*About this exercise*.
The entries below are to be reproduced exactly, with their pictures omitted.

Saved data entries
>>

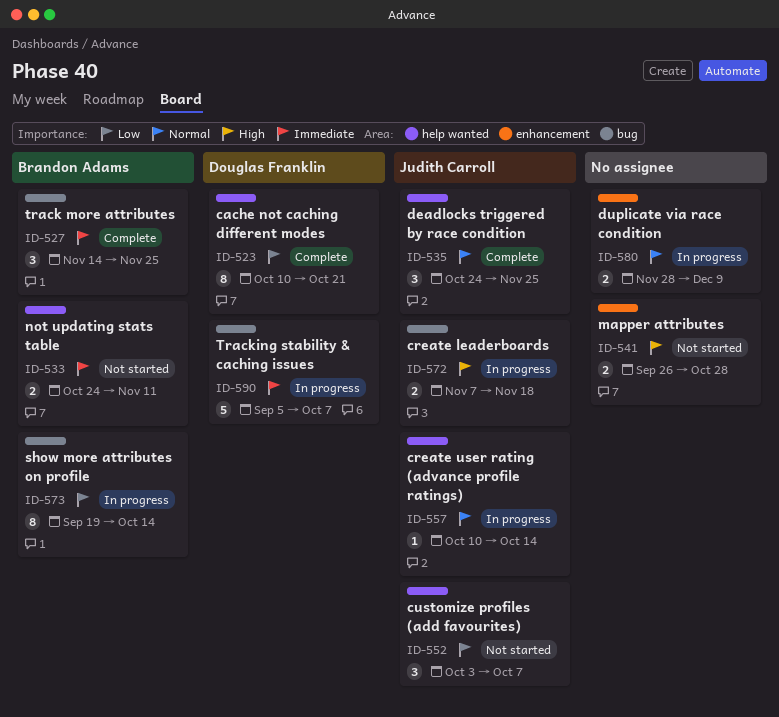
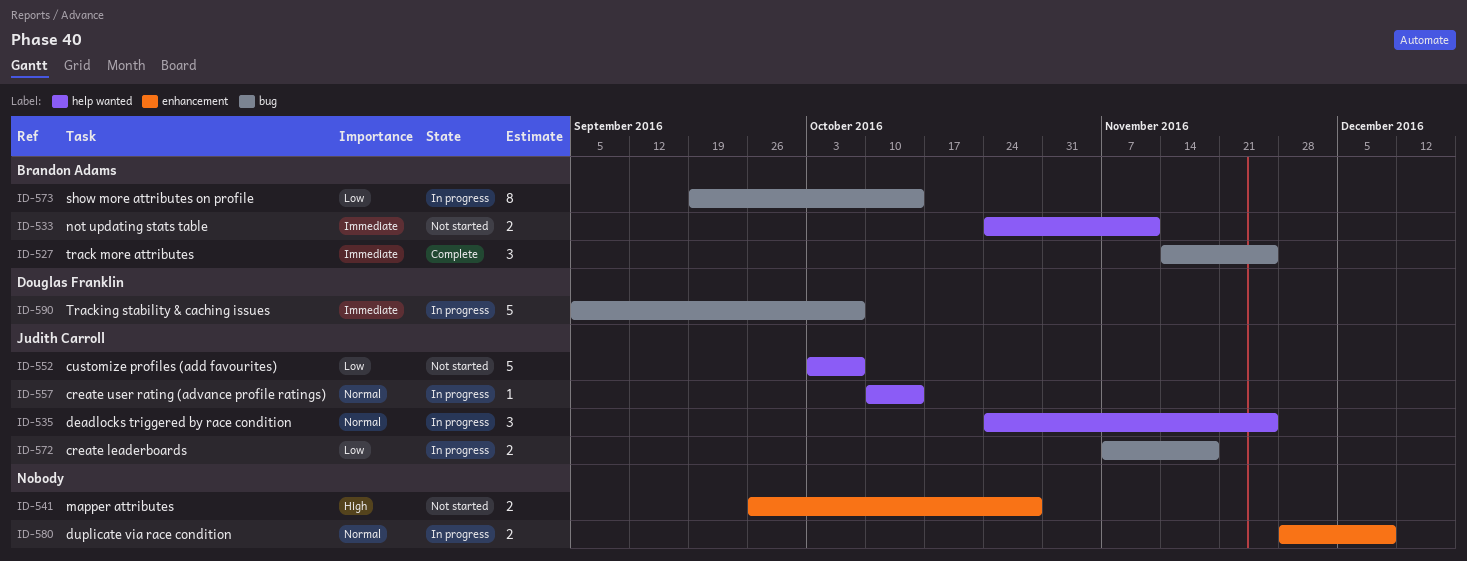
ID-523: present -> none
ID-535, status: Complete -> In progress
ID-552, estimate: 3 -> 5
ID-572, priority: High -> Low

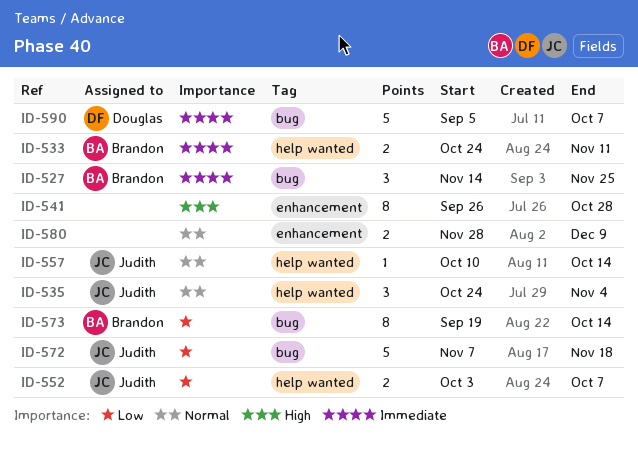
ID-535, due: Nov 25 -> Nov 4
ID-541, estimate: 2 -> 8
ID-552, estimate: 5 -> 2
ID-572, estimate: 2 -> 5

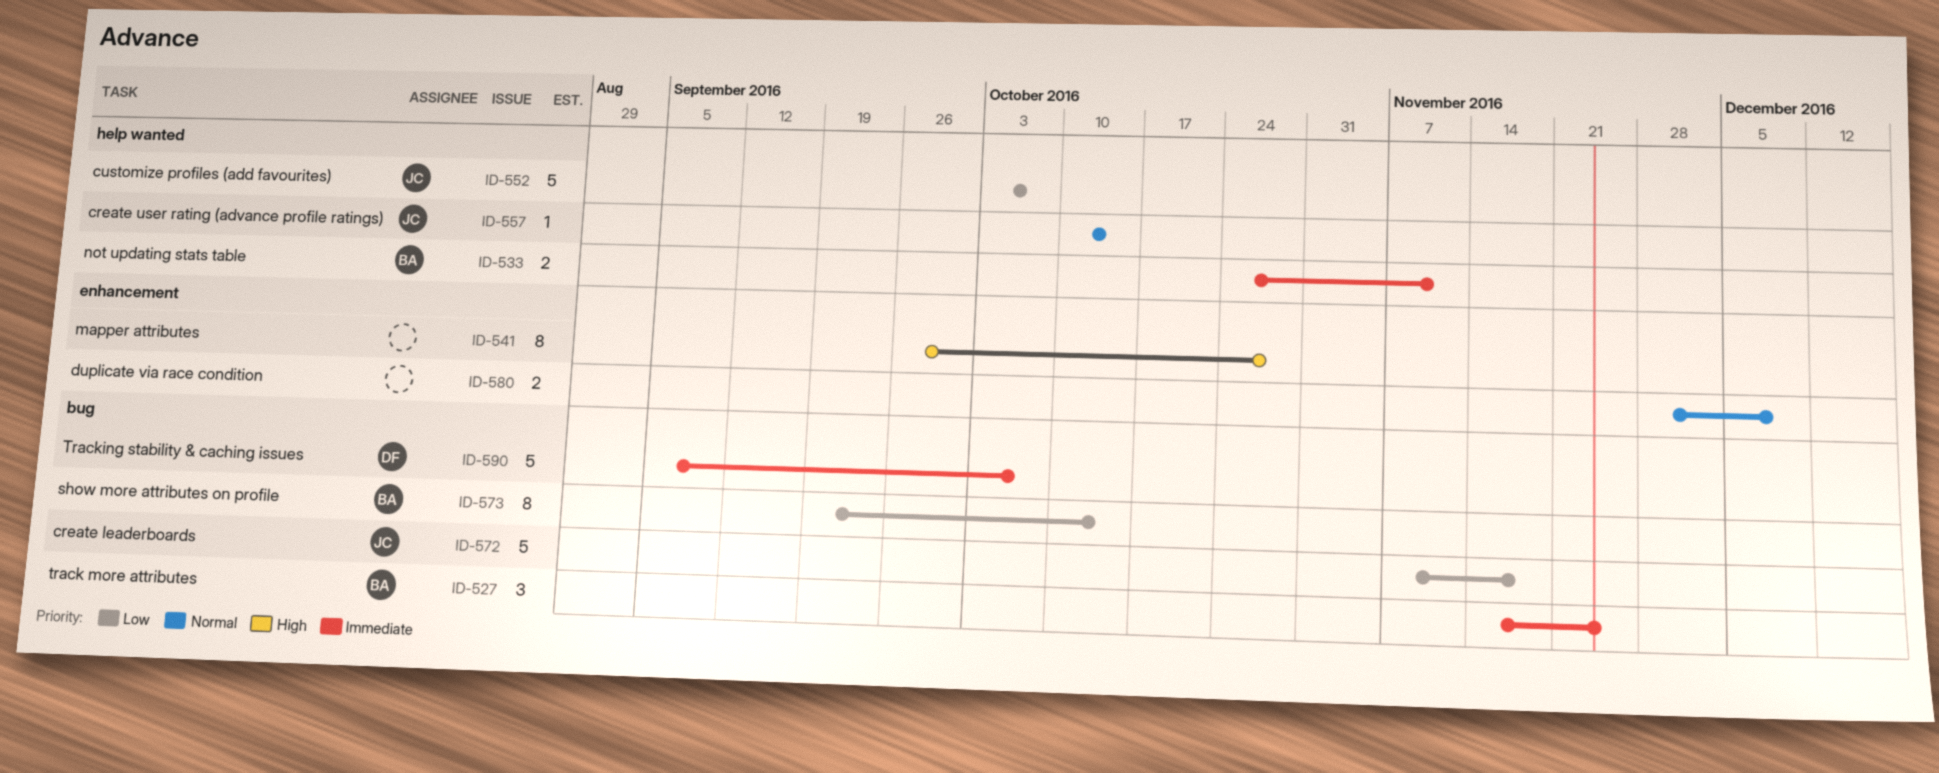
ID-535: present -> none
ID-552, estimate: 2 -> 5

<<

*Task result*.
ID-523: present -> none
ID-535, status: Complete -> In progress
ID-552, estimate: 3 -> 5
ID-572, priority: High -> Low

ID-535, due: Nov 25 -> Nov 4
ID-541, estimate: 2 -> 8
ID-552, estimate: 5 -> 2
ID-572, estimate: 2 -> 5

ID-535: present -> none
ID-552, estimate: 2 -> 5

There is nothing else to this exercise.